══ DATA FOR REVIEW ══

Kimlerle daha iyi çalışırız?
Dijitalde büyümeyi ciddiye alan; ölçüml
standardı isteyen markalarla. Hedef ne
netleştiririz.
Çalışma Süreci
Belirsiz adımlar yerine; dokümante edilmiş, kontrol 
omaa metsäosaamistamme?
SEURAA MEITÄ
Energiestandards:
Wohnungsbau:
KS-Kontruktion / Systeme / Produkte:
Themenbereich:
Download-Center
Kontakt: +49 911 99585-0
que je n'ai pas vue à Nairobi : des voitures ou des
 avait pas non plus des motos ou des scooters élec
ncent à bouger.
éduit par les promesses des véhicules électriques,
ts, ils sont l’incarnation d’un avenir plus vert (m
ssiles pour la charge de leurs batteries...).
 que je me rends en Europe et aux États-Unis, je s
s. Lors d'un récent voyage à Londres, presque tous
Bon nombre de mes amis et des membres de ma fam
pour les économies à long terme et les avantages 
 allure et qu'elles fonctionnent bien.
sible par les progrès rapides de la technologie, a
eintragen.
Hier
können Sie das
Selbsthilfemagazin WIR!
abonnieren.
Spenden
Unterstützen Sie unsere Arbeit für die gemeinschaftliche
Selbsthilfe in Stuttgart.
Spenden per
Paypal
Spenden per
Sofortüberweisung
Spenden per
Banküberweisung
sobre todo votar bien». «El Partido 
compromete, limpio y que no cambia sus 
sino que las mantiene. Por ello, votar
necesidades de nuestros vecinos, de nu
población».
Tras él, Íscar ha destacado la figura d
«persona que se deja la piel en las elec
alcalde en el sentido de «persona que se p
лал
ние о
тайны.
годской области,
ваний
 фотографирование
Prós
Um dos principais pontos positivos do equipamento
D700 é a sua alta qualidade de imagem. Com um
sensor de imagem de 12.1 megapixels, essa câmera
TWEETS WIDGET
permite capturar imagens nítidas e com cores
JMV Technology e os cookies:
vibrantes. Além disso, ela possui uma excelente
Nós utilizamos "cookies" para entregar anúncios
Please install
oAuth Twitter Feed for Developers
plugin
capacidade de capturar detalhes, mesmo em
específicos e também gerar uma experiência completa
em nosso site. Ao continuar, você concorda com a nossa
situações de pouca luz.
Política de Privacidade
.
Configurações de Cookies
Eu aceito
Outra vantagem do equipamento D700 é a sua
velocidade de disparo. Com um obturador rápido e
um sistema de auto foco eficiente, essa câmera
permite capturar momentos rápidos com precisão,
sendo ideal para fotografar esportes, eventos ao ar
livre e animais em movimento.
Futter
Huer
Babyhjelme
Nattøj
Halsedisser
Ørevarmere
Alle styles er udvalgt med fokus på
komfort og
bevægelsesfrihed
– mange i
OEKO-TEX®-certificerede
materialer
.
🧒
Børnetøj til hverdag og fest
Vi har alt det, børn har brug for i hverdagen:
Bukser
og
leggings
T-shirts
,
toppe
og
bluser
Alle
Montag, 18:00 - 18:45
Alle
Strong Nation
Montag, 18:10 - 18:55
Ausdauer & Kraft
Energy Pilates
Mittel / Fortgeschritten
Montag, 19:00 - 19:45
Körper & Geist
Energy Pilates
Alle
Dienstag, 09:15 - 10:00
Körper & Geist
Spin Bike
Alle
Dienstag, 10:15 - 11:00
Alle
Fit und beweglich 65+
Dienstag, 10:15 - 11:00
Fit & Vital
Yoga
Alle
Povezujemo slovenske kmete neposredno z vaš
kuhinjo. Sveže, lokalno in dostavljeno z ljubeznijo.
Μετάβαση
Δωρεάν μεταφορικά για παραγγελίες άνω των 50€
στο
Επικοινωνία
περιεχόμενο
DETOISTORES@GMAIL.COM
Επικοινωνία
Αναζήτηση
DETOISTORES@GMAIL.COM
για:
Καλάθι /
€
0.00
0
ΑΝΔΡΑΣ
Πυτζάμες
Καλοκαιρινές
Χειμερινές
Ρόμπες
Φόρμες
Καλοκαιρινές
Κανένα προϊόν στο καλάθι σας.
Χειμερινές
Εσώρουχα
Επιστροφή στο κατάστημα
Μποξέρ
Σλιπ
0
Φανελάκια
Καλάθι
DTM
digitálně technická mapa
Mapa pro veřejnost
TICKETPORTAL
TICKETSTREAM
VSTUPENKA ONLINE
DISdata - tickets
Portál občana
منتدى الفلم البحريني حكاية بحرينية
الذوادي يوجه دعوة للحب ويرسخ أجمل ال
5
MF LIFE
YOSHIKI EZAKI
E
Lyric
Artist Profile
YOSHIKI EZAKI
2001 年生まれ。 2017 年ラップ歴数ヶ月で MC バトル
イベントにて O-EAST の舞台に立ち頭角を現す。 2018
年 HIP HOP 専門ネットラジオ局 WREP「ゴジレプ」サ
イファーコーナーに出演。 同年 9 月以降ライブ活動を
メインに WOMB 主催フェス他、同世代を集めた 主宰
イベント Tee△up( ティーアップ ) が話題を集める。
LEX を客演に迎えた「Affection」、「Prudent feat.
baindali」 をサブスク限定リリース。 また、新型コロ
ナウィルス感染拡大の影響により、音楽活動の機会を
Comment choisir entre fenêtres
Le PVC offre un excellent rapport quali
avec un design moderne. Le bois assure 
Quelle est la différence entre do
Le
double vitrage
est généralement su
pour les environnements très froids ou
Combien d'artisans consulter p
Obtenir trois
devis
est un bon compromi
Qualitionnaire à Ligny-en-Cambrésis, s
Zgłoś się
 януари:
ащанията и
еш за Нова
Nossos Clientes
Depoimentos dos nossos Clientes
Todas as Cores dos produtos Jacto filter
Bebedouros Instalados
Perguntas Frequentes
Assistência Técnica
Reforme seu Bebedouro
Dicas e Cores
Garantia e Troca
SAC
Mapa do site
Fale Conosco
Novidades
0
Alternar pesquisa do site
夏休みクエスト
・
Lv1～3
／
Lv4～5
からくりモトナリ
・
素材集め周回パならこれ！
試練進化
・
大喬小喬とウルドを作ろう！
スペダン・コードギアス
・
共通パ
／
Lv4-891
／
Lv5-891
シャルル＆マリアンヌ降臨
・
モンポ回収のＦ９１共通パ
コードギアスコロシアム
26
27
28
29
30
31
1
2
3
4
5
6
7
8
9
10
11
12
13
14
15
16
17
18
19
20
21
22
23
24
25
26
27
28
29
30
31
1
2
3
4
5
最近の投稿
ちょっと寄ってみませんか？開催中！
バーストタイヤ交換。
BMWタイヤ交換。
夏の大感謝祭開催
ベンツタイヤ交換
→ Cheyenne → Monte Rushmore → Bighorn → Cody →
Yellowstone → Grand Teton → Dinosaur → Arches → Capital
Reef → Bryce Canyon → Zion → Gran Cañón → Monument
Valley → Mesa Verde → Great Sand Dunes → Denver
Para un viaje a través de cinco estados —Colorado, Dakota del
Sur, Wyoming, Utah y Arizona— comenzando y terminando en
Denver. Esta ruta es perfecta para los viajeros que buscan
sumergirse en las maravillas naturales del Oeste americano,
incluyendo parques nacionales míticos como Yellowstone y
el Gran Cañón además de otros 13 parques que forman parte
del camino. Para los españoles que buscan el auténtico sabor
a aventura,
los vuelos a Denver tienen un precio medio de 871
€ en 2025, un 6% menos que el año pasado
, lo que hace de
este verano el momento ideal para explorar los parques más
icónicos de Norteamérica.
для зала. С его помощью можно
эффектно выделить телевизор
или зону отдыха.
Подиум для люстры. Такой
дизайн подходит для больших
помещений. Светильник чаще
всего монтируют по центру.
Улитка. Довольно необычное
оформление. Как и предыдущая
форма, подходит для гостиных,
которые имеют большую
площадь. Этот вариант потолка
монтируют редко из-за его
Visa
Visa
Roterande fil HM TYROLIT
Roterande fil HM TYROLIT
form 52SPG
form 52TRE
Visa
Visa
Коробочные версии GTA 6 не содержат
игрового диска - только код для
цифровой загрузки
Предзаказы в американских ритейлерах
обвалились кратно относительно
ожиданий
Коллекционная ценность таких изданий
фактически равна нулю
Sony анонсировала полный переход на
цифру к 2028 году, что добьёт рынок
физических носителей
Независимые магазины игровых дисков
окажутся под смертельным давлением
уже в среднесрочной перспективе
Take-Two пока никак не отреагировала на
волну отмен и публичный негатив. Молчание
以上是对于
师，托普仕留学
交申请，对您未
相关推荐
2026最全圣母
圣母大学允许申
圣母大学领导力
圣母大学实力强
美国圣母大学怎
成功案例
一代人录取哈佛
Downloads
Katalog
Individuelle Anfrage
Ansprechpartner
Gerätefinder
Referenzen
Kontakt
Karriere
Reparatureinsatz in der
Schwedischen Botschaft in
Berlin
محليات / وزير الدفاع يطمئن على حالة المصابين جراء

═══

Which lines of the records above hold the word "pour"? Copy each of them.

ssiles pour la charge de leurs batteries...).
pour les économies à long terme et les avantages 
pour les environnements très froids ou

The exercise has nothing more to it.